I am currently watching the statistical machine learning course by uni tübingen on youtube, and I saw the the following slide. Could someone please explain to me how to get from step 2 to step 3, and maybe also, the dimension of matrix X and vector x_i here? Thank you very much!

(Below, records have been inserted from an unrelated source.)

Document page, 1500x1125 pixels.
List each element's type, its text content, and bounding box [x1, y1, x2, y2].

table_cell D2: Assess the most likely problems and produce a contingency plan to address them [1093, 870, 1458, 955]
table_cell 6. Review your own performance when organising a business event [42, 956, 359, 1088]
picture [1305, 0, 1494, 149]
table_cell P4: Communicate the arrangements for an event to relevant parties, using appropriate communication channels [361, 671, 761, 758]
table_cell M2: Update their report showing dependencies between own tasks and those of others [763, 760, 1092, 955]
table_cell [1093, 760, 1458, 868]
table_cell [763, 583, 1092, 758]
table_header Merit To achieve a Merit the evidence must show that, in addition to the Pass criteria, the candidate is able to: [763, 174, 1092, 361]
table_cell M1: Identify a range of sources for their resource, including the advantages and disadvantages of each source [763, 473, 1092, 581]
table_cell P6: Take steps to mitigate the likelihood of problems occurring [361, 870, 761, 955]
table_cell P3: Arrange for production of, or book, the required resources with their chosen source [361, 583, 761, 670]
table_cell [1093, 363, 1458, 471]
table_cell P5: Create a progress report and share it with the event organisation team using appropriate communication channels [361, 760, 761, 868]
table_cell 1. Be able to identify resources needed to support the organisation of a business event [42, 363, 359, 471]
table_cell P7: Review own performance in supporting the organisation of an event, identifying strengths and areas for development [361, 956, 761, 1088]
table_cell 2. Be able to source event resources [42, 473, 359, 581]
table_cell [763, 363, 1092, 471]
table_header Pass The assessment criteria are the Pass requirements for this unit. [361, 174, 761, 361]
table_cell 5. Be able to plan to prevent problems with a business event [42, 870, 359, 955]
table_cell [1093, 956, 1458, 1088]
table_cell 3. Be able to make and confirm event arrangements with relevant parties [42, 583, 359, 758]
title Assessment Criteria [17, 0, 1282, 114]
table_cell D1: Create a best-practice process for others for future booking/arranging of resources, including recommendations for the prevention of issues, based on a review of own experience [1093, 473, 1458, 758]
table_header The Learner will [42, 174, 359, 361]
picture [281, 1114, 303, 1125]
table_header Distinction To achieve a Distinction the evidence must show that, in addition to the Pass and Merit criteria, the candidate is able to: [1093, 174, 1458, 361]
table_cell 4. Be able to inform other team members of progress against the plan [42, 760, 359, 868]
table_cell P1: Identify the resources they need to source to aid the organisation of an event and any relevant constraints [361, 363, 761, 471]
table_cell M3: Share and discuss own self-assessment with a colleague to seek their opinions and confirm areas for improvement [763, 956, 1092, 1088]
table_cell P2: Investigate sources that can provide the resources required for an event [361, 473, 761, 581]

The proof is like the following:
$\max\limits_{a \in \mathbb{R}^d, \Vert a \Vert = 1} Var(\pi_a(X))$
-> $\max\limits_{a \in \mathbb{R}^d} \sum\limits^n_{i = 1} (\pi_a(x_i)^2)$ subject to $a^t a = 1$
-> $\max\limits_{a \in \mathbb{R}^d} \sum\limits^n_{i = 1} (a^t x_i)^2$ subject to $a^t a = 1$
-> (how does this step work?)
$\max\limits_{a \in \mathbb{R}^d} \Vert Xa \Vert ^2$ subject to $a^t a = 1$
X: (n,d), $x_i$: (d,1), a: (d,1), $a^t$: (1,d)

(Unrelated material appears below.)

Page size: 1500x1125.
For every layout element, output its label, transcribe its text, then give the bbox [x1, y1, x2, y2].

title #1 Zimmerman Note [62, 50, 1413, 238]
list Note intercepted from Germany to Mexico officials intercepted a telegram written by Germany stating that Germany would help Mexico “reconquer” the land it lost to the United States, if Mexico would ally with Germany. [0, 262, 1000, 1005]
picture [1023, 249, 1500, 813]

$\left\lVert Xa\right\rVert^2$= $(Xa)^t (Xa)$ = $(a^t X^t )(Xa)$ = $a^t X^t Xa$ = ... =$\sum\limits^n_{i = 1} (a^t x_i)^2$
The remaining part is the matrix multiplication.
$X^t= \begin{pmatrix} x_1 & x_2 & \cdots & x_n \end{pmatrix} $, $X= \begin{pmatrix} x_1^t \\ x_2^t \\ \vdots \\ x_n^t \\ \end{pmatrix}$
Keystep: $X^t X$ is the sum of columns of $X^t$ and rows of X.
$X^t X=\sum\limits^n_{i = 1} x_i x_i^t$